• _SET EXERCISE_
Copy out only the lines from the one containing "family: Cricetidae" through the last line, changing "common name" to "vernacular name" and leaving everything else the same.

• _ENTRIES SUPPLIED_
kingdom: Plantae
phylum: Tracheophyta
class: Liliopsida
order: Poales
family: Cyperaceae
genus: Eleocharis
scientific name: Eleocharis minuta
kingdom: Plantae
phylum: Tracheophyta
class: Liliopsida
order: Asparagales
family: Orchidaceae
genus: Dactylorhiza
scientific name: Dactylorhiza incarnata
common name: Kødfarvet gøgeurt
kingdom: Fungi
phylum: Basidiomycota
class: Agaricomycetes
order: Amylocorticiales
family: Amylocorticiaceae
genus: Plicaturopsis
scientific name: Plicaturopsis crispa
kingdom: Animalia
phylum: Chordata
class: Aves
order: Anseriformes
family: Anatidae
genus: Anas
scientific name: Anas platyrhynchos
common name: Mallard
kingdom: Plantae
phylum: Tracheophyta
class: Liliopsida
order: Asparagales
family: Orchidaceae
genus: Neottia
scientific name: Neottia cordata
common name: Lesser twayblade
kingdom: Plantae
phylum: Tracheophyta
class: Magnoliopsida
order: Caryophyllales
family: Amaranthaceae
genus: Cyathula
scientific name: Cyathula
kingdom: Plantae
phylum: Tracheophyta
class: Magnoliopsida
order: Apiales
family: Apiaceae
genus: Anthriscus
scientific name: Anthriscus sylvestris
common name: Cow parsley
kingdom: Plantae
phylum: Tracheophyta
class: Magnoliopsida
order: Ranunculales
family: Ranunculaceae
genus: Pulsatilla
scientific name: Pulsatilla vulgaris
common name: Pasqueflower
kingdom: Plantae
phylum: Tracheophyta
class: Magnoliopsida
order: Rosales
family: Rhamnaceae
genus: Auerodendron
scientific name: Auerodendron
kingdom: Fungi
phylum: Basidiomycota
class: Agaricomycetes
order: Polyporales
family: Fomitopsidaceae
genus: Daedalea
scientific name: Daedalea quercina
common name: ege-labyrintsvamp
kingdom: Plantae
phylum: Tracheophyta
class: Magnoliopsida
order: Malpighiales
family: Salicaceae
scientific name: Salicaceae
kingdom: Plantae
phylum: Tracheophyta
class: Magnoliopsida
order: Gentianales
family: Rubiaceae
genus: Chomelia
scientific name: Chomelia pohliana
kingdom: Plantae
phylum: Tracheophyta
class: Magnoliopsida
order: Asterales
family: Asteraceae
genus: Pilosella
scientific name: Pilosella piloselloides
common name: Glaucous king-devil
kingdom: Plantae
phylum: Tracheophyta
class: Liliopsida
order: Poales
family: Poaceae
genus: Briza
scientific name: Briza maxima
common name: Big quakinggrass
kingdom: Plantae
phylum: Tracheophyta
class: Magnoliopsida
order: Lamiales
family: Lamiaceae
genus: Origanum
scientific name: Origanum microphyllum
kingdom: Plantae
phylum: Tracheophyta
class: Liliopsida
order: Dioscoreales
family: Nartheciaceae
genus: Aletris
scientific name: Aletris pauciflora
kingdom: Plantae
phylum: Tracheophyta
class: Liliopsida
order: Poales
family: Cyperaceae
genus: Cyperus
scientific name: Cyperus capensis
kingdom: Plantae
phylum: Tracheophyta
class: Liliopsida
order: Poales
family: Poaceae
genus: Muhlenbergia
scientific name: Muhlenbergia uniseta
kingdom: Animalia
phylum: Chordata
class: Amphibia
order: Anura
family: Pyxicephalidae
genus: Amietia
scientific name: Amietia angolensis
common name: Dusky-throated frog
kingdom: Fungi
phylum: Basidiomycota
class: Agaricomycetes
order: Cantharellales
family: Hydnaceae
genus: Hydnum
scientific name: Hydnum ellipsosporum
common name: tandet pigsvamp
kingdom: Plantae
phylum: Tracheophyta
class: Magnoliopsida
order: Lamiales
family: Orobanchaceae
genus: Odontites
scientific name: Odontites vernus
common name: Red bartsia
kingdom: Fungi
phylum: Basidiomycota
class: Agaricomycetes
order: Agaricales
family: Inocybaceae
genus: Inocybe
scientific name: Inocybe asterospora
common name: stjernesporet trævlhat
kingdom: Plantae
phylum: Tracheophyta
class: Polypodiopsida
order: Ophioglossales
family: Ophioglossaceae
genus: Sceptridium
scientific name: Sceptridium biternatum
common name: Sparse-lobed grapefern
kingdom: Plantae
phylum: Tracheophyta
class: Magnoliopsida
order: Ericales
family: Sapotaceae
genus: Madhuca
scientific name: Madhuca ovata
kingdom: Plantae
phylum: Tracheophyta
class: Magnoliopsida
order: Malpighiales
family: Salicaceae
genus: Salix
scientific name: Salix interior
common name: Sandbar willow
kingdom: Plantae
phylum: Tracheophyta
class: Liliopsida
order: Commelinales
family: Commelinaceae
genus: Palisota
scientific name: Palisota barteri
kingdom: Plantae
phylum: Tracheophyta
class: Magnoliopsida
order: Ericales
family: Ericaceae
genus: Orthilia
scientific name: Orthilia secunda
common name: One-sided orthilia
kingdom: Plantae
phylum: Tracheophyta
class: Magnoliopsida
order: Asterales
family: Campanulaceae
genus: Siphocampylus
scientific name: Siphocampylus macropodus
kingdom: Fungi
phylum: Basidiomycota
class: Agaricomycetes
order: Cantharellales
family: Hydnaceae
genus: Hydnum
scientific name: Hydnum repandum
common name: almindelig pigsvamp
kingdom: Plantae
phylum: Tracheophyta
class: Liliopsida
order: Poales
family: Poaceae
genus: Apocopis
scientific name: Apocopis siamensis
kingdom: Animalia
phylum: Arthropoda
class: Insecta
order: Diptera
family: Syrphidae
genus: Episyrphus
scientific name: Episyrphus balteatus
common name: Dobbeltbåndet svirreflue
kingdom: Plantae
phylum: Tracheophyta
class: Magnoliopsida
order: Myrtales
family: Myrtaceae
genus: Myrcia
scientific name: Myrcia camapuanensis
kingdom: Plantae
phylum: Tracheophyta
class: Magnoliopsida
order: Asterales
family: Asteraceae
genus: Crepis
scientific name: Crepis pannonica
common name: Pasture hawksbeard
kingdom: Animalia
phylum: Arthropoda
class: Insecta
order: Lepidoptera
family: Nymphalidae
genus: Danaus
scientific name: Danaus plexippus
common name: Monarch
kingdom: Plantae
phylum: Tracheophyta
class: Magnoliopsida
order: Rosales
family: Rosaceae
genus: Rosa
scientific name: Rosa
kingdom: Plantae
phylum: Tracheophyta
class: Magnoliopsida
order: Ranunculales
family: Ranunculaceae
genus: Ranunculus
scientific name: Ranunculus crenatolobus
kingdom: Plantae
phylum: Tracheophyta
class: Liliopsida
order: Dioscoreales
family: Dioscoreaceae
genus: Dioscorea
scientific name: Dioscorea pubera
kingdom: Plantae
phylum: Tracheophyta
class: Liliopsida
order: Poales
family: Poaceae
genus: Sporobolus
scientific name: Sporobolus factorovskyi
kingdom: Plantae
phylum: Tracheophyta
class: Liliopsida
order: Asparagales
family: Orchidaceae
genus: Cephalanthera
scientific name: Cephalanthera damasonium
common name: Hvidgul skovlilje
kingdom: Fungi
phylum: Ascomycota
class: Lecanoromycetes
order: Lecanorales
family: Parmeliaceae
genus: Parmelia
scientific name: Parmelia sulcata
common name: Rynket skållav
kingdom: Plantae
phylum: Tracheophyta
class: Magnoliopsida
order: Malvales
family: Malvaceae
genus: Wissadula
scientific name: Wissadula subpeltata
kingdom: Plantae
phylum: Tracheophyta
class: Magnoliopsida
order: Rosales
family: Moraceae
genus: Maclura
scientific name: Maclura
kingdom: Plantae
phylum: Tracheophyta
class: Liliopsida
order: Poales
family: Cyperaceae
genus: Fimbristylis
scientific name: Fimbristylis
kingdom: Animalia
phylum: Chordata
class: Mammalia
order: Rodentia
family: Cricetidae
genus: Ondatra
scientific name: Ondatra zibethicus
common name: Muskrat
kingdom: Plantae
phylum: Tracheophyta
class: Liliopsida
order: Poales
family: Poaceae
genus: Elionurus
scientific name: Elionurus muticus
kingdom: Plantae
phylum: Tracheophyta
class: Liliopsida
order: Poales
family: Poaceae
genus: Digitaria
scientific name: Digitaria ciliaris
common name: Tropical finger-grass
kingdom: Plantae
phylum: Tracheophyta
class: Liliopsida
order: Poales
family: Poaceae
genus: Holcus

• _FULL RESPONSE_
family: Cricetidae
genus: Ondatra
scientific name: Ondatra zibethicus
vernacular name: Muskrat
kingdom: Plantae
phylum: Tracheophyta
class: Liliopsida
order: Poales
family: Poaceae
genus: Elionurus
scientific name: Elionurus muticus
kingdom: Plantae
phylum: Tracheophyta
class: Liliopsida
order: Poales
family: Poaceae
genus: Digitaria
scientific name: Digitaria ciliaris
vernacular name: Tropical finger-grass
kingdom: Plantae
phylum: Tracheophyta
class: Liliopsida
order: Poales
family: Poaceae
genus: Holcus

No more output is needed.